= David Howell (priest) =

British Anglican priest

David Howell (16 August 1831 – 15 January 1903) was the fourth Dean of St David's from 1897 to 1903.

==Life==
Howell was the son of John Howell, farmer and Calvinistic Methodist deacon, of Treos, in the parish of Llangan, Glamorganshire. His mother being of weak health, he was brought up for the most part by his grandmother, Mary Griffiths of Tynycaeau, a church-woman. At the age of fifteen, he returned to his father's home, which was now at Bryn Cwtyn, near Pencoed. Farming, however, was not to his mind, and, having shown a decided bent for letters, he was persuaded by his mother and the rector of St. Mary Hill (afterwards well known as Archdeacon Griffiths of Neath) to prepare for orders in the Church of England. He studied at the Eagle School, Cowbridge, the Preparatory School, Merthyr, and the Llandaff Diocesan Institute at Abergavenny.

* [DIRECTIONS]
Extend the biography of David Howell, Dean of St David's, picking up right after its final sentence.

* [GIVEN DATA]

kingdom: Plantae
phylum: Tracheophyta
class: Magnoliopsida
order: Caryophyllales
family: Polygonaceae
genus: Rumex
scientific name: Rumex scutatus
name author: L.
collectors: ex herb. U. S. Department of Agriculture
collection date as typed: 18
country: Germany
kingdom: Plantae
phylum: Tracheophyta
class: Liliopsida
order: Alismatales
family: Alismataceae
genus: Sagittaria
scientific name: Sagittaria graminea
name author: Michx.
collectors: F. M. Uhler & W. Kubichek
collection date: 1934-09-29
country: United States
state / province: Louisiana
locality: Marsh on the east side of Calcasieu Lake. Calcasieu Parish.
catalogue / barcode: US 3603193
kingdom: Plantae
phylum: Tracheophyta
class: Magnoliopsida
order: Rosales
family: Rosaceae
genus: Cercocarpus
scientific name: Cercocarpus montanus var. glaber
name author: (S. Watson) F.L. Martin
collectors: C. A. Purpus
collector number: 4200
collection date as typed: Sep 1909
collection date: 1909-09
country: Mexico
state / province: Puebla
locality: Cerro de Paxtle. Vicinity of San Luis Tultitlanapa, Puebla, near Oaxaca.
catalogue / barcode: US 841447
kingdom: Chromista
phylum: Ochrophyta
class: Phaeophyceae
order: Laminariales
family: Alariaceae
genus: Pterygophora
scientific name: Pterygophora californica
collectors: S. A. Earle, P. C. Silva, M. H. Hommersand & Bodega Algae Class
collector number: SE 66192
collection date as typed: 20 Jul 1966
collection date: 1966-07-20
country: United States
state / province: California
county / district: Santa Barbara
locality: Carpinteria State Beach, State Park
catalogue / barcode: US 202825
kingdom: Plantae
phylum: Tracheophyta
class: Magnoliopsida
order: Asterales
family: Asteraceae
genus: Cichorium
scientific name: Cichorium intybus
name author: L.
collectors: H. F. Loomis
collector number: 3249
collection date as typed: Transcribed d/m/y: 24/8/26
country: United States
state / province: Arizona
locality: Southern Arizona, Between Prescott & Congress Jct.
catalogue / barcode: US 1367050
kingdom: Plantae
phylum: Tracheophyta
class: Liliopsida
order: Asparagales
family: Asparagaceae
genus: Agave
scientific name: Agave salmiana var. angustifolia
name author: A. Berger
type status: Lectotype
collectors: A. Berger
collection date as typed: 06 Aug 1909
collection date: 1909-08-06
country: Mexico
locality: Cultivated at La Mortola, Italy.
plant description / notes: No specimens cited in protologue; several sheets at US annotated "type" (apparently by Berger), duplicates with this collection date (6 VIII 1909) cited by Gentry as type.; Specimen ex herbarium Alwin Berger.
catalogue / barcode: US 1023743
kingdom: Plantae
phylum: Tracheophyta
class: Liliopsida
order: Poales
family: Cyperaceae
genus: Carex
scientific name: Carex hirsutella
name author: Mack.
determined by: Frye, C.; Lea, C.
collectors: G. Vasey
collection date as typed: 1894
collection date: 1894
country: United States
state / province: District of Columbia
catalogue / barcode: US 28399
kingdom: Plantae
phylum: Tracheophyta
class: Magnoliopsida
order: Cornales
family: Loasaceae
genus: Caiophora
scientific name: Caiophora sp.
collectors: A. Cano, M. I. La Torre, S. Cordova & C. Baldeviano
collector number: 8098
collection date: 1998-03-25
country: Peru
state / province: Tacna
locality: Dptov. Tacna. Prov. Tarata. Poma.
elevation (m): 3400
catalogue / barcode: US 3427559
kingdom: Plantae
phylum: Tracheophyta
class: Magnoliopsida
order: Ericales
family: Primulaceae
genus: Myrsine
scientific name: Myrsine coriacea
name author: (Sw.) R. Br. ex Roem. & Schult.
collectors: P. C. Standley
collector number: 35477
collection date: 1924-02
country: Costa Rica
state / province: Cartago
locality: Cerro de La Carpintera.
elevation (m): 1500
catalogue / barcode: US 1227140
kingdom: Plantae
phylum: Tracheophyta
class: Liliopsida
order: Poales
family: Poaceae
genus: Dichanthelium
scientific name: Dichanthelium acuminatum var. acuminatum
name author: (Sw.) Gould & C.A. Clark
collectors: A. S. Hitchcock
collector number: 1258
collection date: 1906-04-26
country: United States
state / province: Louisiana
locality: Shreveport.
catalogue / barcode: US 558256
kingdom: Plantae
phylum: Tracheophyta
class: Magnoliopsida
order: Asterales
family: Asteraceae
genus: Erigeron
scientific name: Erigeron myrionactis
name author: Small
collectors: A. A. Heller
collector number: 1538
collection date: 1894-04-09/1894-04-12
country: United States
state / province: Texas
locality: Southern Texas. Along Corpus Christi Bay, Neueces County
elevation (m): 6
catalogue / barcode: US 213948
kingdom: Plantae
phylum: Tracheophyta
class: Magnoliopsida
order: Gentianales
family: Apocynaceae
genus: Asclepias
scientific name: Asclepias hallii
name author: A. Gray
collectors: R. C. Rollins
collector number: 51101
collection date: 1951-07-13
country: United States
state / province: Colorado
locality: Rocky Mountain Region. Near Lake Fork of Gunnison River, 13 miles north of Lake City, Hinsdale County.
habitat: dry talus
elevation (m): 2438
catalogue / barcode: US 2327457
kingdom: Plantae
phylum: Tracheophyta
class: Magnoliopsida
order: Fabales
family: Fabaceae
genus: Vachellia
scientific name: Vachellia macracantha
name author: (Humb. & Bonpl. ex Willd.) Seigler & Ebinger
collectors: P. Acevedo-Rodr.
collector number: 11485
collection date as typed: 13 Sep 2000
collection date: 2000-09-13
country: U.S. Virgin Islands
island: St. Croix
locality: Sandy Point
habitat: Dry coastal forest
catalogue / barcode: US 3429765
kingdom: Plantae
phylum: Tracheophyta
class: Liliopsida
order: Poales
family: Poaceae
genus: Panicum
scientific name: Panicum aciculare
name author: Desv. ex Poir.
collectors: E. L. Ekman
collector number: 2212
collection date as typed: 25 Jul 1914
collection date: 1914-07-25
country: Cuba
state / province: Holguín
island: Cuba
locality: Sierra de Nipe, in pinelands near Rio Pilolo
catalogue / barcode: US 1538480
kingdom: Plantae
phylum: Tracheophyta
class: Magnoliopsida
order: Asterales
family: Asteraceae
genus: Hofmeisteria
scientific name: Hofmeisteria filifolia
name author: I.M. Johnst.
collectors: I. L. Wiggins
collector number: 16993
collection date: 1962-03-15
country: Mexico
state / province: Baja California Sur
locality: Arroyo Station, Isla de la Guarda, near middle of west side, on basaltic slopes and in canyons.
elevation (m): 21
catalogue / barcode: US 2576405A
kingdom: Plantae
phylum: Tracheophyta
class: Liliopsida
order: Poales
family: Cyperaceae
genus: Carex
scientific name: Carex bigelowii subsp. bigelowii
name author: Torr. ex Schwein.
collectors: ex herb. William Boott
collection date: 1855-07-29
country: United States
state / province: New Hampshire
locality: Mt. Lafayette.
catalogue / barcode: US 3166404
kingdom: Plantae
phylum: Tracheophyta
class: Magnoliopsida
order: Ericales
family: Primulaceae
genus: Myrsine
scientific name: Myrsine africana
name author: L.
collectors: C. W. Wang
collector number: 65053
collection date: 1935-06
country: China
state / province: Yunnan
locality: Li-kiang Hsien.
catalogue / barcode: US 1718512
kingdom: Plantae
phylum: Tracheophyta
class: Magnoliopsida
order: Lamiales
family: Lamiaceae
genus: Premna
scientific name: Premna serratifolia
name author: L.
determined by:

* [RESULT]
He was ordained deacon in 1855 and priest in 1856, and began his career as Curate of Neath from 1855 to 1857. After that he was secretary for Wales of the Church Pastoral Aid Society from 1857 to 1861, then successively Vicar of Pwllheli 1861–64, St John The Baptist in Cardiff 1865-75, Wrexham 1875-91, and Gresford 1891–97. In addition he also held the offices of Rural Dean of Wrexham from 1882 to 1892, examining chaplain to the Bishop of St Asaph from 1889 to 1893, Prebendary of Meliden and Canon of St Asaph from 1889 to 1893, and Archdeacon of Wrexham from 1889 to 1897. He was then elevated to the Deanery in April 1897, serving until his death in January 1903.

==Family==
Howell married Anne Powell of Pencoed; they had several children, one of four sons was William Tudor Howell. Their eldest daughter Catherine Howell married Rev. James Protheroe, Archdeacon of Cardigan.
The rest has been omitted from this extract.